=== Metin ===

SİYASETSİZLİK BİTİRDİ, BİTİRECEK
Son dönemde yaşadıklarımızı düşünün.
Bir tarafta 4'lü hükümet var.
Diğer tarafta, UBP, YDP…
Elbette iletişim çağındayız.
Bu hükümetten memnun olmayan güç odakları "medya" eliyle devrede.
Medya dememe bakmayın, medya görünümlü algı operasyonu merkezleri bunlar.
Hemen hemen herkes bir algı operasyonunun peşinde.
Neler neler söylenmiyor ki:
- "Türkiye bu hükümeti sevmez, para vermeyecek"
- "Türkiye bu hükümeti onaylamaz, protokol imzalanmayacak"
- "Türkiye HP'nin Telefon Dairesi'ndeki projesini onaylamaz, o yüzden protokolde kriz var"
- "Türkiye, Serdar Denktaş'ı sevmez, bazı iddialar var, o yüzden para vermeyecek"
- "Kudret Özersay, DP ve Denktaş'ın Denktaş Üniversitesi konusundaki tavrından rahatsız, hükümette kriz var"
- "Denktaş, Bakanlar Kurulu'na rağmen oğluna arazi devretti, Özersay bu işe fena kızdı"
Vesaire, vesaire, vesaire…
***
Fark ettiniz mi hepsi birer gizli ajandanın algı operasyonları…
Belki de bazıları doğru, bazıları yalan.
Ama topluma sunuluş biçimlerini okuduğunuzda gizli ajandaların birer sayfası oldukları ne kadar da aşikar!
Birileri bu toplum üzerinde bir operasyon yürütüyor yine.
Bu operasyonda bu kez farklı bir yöntem var.
Tıpkı Türkiye'deki 28 Şubat süreci gibi.
Algı operasyonlarını yürüten çok sayıda merkez var.
Bu merkezlerin arasında hükümetteki kimi partilerin liderleri de var belki de, kim bilir!
Ancak dikkat ettiniz mi aylardır siyaset konuşmuyoruz?
Birileri dayatıyor, gündem bu yönde oluşuyor ve bir girdabın içinde dön babam dön, dönüyoruz.
Aslında esas mesele siyasetsizlik!
Siyaseti konuşan var mı? Çözüm önerileri dillendiren?
Bu ülke nasıl düzlüğe çıkacak?
Konuşmak isteyenler de susturuluyor zaten, ya da dinlemiyor kimseler…
Magazin kokan "hükümet düştü düşecek"- ya da "o bunu sevmez, para o yüzden gelmez" hikayecikleri daha ilgi çekiyor şimdi.
Peki gerçekle yüzleşmek? Neyse biz siyaset konuşalım.
****
Hemen hemen herkes KKTC'de statükonun sürdürülemez olduğunu söylüyordu bir dönem. Bu söylemin altında yatan da aslında siyasetsizlik değil mi?
Elbette “siyasetsizlik” de tam bu noktada başlıyor.
Kıbrıs Türk solu veya sağı Türkiye'nin buradaki toplumsal mühendislik girişimlerine alternatif bir politika üretmeyi ne zaman başaracaktır, bunu kimse kestiremiyor. 2008’lerde dillendirilen “kendi kendimize yetelim” tezinin üzerinde kapsamlı bir plan çalışıldı mı? Bilmiyorum. İnanın bilmiyorum.

===

Yukarıdaki siyasetsizlik konulu metni son cümlesinden sonra devam ettirin.

=== Çıkarılan bilgiler ===

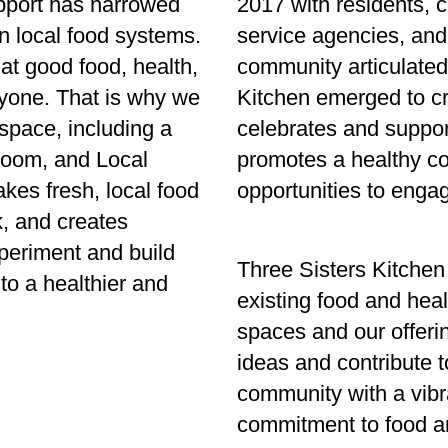
upport has narrowed
2017 with residents, 
n local food systems.
service agencies, and
at good food, health,
community articulated
ryone. That is why we
Kitchen emerged to c
space, including a
celebrates and suppor
room, and Local
promotes a healthy co
kes fresh, local food
opportunities to engag
k, and creates
periment and build
Three Sisters Kitchen
to a healthier and
existing food and hea
spaces and our offeri
ideas and contribute t
community with a vibr
commitment to food a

===

__Yazılı yanıt__:
Kıbrıs'ın kuzeyinde yaratılan rejimi tamir etmek-cilalamak elbette yeterli bir siyaset değildir.
İktidardaki CTP'yi geçtim, madem ki muhalefet UBP… UBP'yi de konuşalım.
Kim “herkesten farklı” bir çözüm önerisi ortaya koyuyor? Soruyorum, samimiyetle soruyorum.
Örneğin ekonomi, KKTC ekonomisi…
KKTC'nin bütçe yapısı konusunda nedir çözümü partilerin?
Kıt bütçe olanakları nedeniyle oluşan sorunlarla ilgili UBP'nin kapsamlı bir çözüm paketi sunduğunu gördünüz mü? Hayır!
“Türkiye para vermiyor, bize verecek” gibi kapalı kapılar ardında dillendirilen sığ bir siyaset var, peki başka?
Kıbrıs Türk solunun küçük partilerinin veya birçok sendikanın “Göç Yasası kaldırılsın” gibi hemen hemen herkesin ezberlediği bir mağdurlar şiirini okumayı tercih etmesi alternatif siyaset adına bir çıkış olabilir mi? Ya da "bulacan canım, bulamazsan gidecen canım"?
Çok derinlemesine değil mi (!)
Zayıf bütçe olanaklarının sonuçlarını kaşıyarak muhalefet etmeye çalışmak, kimseden farklı bir şey söylememek, kapsamlı-detaylı çözüm projeleri ortaya koyamamak-koymamak bizi ne kadar ileriye taşıyacak ki?
İhtiyacımız olan bu değil…
Sağlıklı demokrasilerde ihtiyaç; sağlıklı, güçlü, dinamik, farklı çözümler ortaya koyan alternatif muhalefettir.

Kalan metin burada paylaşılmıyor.